Wednesday, June 21, 2017 4:02 pm CDT

88 degrees  Sunny   Wind 3 mph S

5:26 am CDT    9:04 pm CDT

Summer is here!

Meteorological summer arrived about 11 pm last night.  And today is an absolutely wonderful relaxing summer day here in Minnesota.

The sun does not set until 9:04 pm for several nights this time of year.  And then the magical times of long twilight.

But what makes it even better is that the loons are swimming by out in front right now as I speak!

I have not seen them for the last 3 days.  And I have wondered how they are.

I have been gone so much again the last few days that I have not seen them nor had the time to look for them.  Two nights ago I heard them call from halfway around the lake.  When I went down to look I saw an eagle flying over that part of the lake.  But I could not see the loons.

So it is SO good to see them again right now.

The chicks have grown SO much.  They are now about half the length of the adult loons!  

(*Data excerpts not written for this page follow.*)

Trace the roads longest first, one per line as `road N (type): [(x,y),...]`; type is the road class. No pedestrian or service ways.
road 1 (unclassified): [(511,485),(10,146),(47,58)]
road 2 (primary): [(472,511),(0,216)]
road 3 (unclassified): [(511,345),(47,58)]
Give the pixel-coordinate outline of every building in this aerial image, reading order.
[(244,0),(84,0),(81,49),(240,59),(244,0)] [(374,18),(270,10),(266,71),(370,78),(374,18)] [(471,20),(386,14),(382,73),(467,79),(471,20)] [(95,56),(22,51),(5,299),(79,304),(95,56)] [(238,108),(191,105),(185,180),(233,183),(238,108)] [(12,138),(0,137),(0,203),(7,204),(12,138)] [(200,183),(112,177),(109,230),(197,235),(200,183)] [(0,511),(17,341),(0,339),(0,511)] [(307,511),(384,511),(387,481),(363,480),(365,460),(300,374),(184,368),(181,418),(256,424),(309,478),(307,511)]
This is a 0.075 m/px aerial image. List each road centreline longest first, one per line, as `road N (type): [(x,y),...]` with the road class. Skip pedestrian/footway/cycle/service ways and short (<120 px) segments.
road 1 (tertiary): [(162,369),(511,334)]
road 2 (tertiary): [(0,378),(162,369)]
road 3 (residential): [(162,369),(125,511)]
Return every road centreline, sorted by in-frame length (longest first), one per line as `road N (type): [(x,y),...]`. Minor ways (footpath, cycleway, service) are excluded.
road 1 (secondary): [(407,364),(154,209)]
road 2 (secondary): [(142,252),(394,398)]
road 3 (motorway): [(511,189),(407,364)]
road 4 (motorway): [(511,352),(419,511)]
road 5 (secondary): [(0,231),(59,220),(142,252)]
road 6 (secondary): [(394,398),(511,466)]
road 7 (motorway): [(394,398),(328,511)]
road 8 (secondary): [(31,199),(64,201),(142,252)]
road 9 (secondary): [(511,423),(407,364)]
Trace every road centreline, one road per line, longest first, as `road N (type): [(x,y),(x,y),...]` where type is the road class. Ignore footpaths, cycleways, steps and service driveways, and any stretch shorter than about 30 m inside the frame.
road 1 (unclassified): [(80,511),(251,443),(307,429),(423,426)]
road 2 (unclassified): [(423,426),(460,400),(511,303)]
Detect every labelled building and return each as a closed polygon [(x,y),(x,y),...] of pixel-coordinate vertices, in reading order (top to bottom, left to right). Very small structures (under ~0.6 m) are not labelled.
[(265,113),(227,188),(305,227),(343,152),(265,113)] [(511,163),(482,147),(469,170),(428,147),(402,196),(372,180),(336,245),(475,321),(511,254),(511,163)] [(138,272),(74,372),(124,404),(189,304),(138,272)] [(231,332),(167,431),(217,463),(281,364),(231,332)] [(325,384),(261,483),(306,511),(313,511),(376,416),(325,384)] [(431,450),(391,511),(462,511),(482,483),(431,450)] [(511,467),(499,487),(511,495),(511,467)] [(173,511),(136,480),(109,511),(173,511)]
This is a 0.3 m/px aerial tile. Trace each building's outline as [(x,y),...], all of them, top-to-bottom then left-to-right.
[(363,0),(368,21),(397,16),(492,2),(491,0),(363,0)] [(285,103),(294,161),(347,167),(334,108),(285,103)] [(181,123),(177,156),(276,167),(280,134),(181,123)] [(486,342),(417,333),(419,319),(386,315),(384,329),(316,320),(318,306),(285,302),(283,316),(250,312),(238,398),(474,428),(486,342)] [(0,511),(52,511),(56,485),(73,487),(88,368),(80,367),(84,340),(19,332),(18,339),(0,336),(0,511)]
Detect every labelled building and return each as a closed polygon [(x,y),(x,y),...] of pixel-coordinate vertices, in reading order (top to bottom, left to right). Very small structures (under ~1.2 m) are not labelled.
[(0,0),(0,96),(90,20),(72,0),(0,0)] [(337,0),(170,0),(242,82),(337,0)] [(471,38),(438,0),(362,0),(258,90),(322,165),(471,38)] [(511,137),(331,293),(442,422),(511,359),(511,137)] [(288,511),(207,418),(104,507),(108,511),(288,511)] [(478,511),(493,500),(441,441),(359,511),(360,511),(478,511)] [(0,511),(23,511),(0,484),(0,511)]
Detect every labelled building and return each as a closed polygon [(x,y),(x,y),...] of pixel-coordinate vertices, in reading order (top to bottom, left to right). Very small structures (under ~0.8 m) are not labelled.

They are hardly like the little chicks that we saw leave the nest two-and-a-half weeks ago.  They still have their down which has now turn to a dark brown.  They can now dive for short periods of time.  But they are still almost totally reliant on their parents to bring them food.

And that is what they are doing right now.  Both adults are busily bringing minnow after minnow to the chicks who eagerly gobble them up.

They look good.  They look healthy.  And they are very active.  

As the adults dive for minnows and fish (yes, by now they can eat small fish, not just minnows), they peer underwater to see what is going on down there.  I would also like to be able to be with them and peer down on the adults going after the fastest of little fish.

It is so gratifying to see them still not only surviving, but thriving.

Tomorrow night we are hoping to go out and capture the male to remove the data recorder that we put on his leg back in 2012.  It will be good to retrieve it and download the data to see where all he went after we banded him and put the data recorder on his leg.

It probably has not been recording anything for the last 3 years or so.  They are designed to record data for about a year.  But the experience has been that they have recorded data for 2 years.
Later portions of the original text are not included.